Given the timeline above, it seems Obama wasn't intentionally avoiding making a stand on issues. I'm not so worried about Obama as the fellow-travelers that come with his association with Black Nationalist Churches, Community Activists and Diversicrats who will fall far short of what Obama is projecting as temper and fairness.
LexisNexs law gives 4 hits for author Obama, all years. 2 from 89 with Obama as noted as a researcher for the author, one that simply borrows "the Audacity of Hope" title, and one that has nothing to do with him at all.
A search for Obama in the body, ignoring the earlier searches and before 1999 turns up one mention of "Dreams of My Father"
So, yeah, nothing much.
I ran a few other academic/legal searches for the heck of it, nothing came up. It's so little I suspect I'm doing something wrong.
What's the machine behind Obama in Chicago? I assume it's not the Daley one?
That also may have limited his writings -- too much attention to the machine?
Anonymous-
The Daley Machine and Obama used to not get along, but nowadays, they've mended fences. Obama is supported by the Daley machine, to the point where Daley actually manned the phones for an Obama fund raiser not too long back.
Planetary Archon Mouse
May be he did not write because his public do not consume written material.
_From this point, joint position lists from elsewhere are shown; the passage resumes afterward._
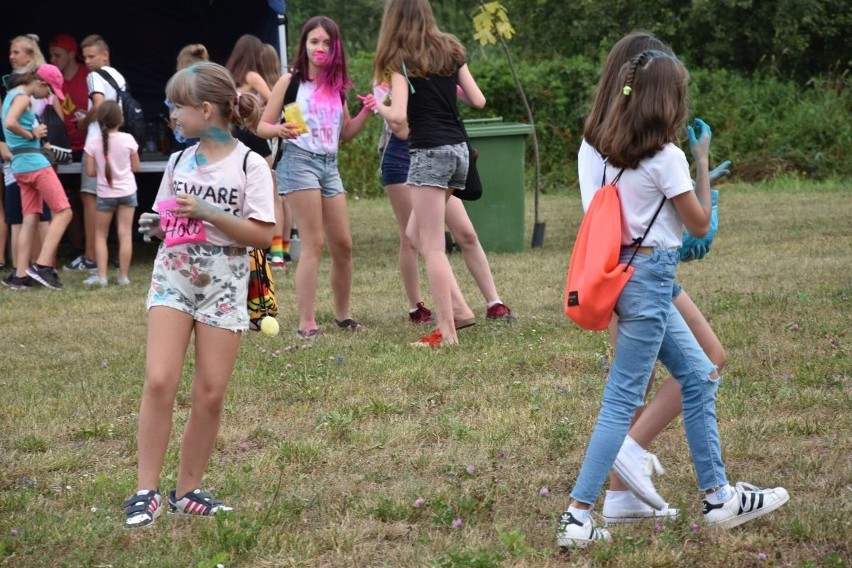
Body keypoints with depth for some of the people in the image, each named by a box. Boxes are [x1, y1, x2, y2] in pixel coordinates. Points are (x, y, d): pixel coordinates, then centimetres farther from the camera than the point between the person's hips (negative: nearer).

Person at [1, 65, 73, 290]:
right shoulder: (22, 97, -11)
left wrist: (34, 134, 8)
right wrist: (31, 135, -12)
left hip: (20, 165, 9)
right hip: (34, 162, -9)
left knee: (30, 219, 8)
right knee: (63, 212, -7)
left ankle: (20, 275, 4)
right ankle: (42, 265, -13)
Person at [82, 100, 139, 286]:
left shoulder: (93, 142, -10)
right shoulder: (128, 139, -8)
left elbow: (90, 171, -7)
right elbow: (135, 167, 1)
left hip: (105, 194, -1)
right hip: (127, 191, 1)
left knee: (100, 234, 11)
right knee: (125, 233, 3)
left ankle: (101, 276, 4)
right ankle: (124, 276, 3)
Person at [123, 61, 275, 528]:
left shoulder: (250, 166, -7)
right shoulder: (178, 163, 8)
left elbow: (263, 236, -12)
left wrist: (206, 212, -19)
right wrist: (156, 226, -4)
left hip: (223, 284, -3)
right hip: (173, 278, 3)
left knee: (210, 393, 1)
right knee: (159, 382, -11)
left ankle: (187, 490, 15)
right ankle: (147, 491, -7)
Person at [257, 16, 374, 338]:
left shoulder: (336, 85, 12)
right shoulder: (290, 82, -3)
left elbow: (346, 133, 19)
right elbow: (262, 126, -3)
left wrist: (367, 112, 3)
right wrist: (280, 130, -24)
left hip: (329, 165, 6)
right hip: (299, 161, -6)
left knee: (343, 245, 8)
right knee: (313, 244, -12)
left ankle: (342, 314, 23)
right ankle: (306, 323, -11)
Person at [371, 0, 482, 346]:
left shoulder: (400, 61, -6)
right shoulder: (450, 51, 11)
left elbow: (398, 116, -17)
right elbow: (478, 101, 11)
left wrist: (379, 107, 4)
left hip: (430, 152, -7)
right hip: (458, 149, 7)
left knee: (432, 246, -2)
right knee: (416, 234, 19)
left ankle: (447, 330, -2)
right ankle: (458, 307, 12)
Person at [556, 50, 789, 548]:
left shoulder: (618, 155, 8)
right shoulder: (668, 157, -15)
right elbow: (700, 225, -8)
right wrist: (703, 161, 0)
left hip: (628, 272, 9)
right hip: (651, 278, -9)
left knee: (701, 376, 16)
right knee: (622, 401, -6)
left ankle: (719, 497, 21)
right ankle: (578, 517, -6)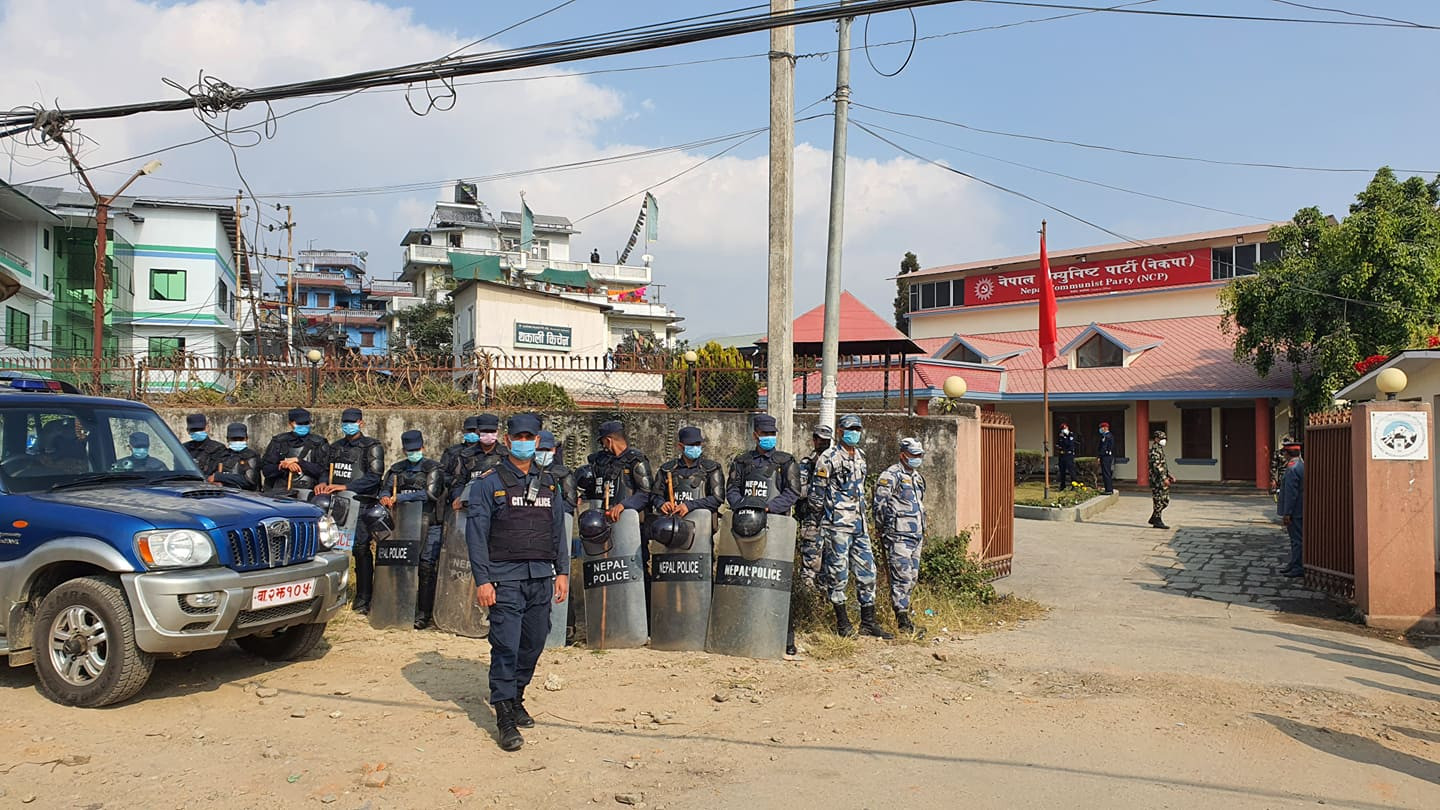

"He can write and he likes to write."
I agree, but academic writing is very different from writing about yourself. He might have gotten into trying to write the nonfiction book and realized it wasn't his thing. Or he maybe thought it wasn't smart for his political future. Who knows. I do know people who do monitor what they write because of political aspirations (the guy I went to prom with back in high school did just that).
I do agree it would be interesting to know what he would have written, of course.
"Now, it's often been said that the reason Posner isn't on the Supreme Court is because he has such a lengthy paper trail, which the Democrats would howl over if a Republican President ever nominated him for the Supreme Court."
Posner isn't on the Supreme Court because he isn't conservative enough for recent Republican presidents (or at least the image they want to reflect to their party). That is, his paper trail is a much bigger problem among Republicans than Democrats. He has been brutal in his criticism of originalism, frank in how he would rule on Roe v. Wade ("I don't see any point in that"), and has referred to the Second Amendment as "antiquated."
Obama biog:
Yesterday, someone called Biff at LGF linked to this.
There's a lot of it and I have no idea how much is accurate. But the author does seem to have done plenty of research.
One point that crops up intermittently is that "the web is being scrubbed of Obama content".